SUPPLIED RECORDS Start Marker
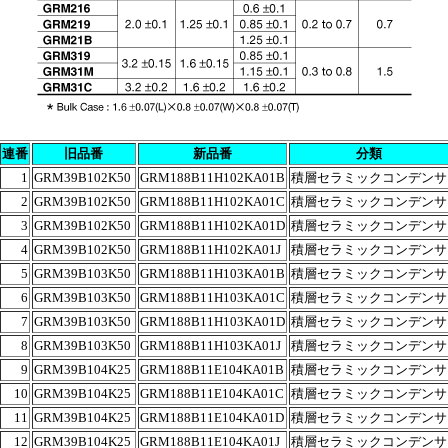
連番
旧品番
新品番
分類
1
GRM39B102K50
GRM188B11H102KA01B
積層セラミックコンデンサ
2
GRM39B102K50
GRM188B11H102KA01C
積層セラミックコンデンサ
3
GRM39B102K50
GRM188B11H102KA01D
積層セラミックコンデンサ
4
GRM39B102K50
GRM188B11H102KA01J
積層セラミックコンデンサ
5
GRM39B103K50
GRM188B11H103KA01B
積層セラミックコンデンサ
6
GRM39B103K50
GRM188B11H103KA01C
積層セラミックコンデンサ
7
GRM39B103K50
GRM188B11H103KA01D
積層セラミックコンデンサ
8
GRM39B103K50
GRM188B11H103KA01J
積層セラミックコンデンサ
9
GRM39B104K25
GRM188B11E104KA01B
積層セラミックコンデンサ
10
GRM39B104K25
GRM188B11E104KA01C
積層セラミックコンデンサ
11
GRM39B104K25
GRM188B11E104KA01D
積層セラミックコンデンサ
12
GRM39B104K25
GRM188B11E104KA01J
積層セラミックコンデンサ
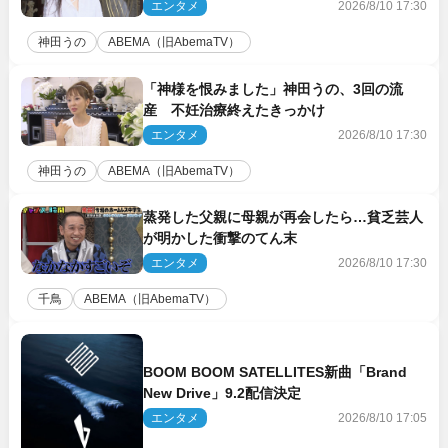
エンタメ
2026/8/10 17:30
神田うの
ABEMA（旧AbemaTV）
「神様を恨みました」神田うの、3回の流
産 不妊治療終えたきっかけ
エンタメ
2026/8/10 17:30
神田うの
ABEMA（旧AbemaTV）
蒸発した父親に母親が再会したら…貧乏芸人
が明かした衝撃のてん末
エンタメ
2026/8/10 17:30
千鳥
ABEMA（旧AbemaTV）
BOOM BOOM SATELLITES新曲「Brand
New Drive」9.2配信決定
エンタメ
2026/8/10 17:05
SUPPLIED RECORDS End Marker
▸ INSTRUCTIONS TO FOLLOW
I'd like the material above repeated exactly, with the pictures omitted.

▸ ANSWER FOR THE TASK
連番
旧品番
新品番
分類
1
GRM39B102K50
GRM188B11H102KA01B
積層セラミックコンデンサ
2
GRM39B102K50
GRM188B11H102KA01C
積層セラミックコンデンサ
3
GRM39B102K50
GRM188B11H102KA01D
積層セラミックコンデンサ
4
GRM39B102K50
GRM188B11H102KA01J
積層セラミックコンデンサ
5
GRM39B103K50
GRM188B11H103KA01B
積層セラミックコンデンサ
6
GRM39B103K50
GRM188B11H103KA01C
積層セラミックコンデンサ
7
GRM39B103K50
GRM188B11H103KA01D
積層セラミックコンデンサ
8
GRM39B103K50
GRM188B11H103KA01J
積層セラミックコンデンサ
9
GRM39B104K25
GRM188B11E104KA01B
積層セラミックコンデンサ
10
GRM39B104K25
GRM188B11E104KA01C
積層セラミックコンデンサ
11
GRM39B104K25
GRM188B11E104KA01D
積層セラミックコンデンサ
12
GRM39B104K25
GRM188B11E104KA01J
積層セラミックコンデンサ
エンタメ
2026/8/10 17:30
神田うの
ABEMA（旧AbemaTV）
「神様を恨みました」神田うの、3回の流
産 不妊治療終えたきっかけ
エンタメ
2026/8/10 17:30
神田うの
ABEMA（旧AbemaTV）
蒸発した父親に母親が再会したら…貧乏芸人
が明かした衝撃のてん末
エンタメ
2026/8/10 17:30
千鳥
ABEMA（旧AbemaTV）
BOOM BOOM SATELLITES新曲「Brand
New Drive」9.2配信決定
エンタメ
2026/8/10 17:05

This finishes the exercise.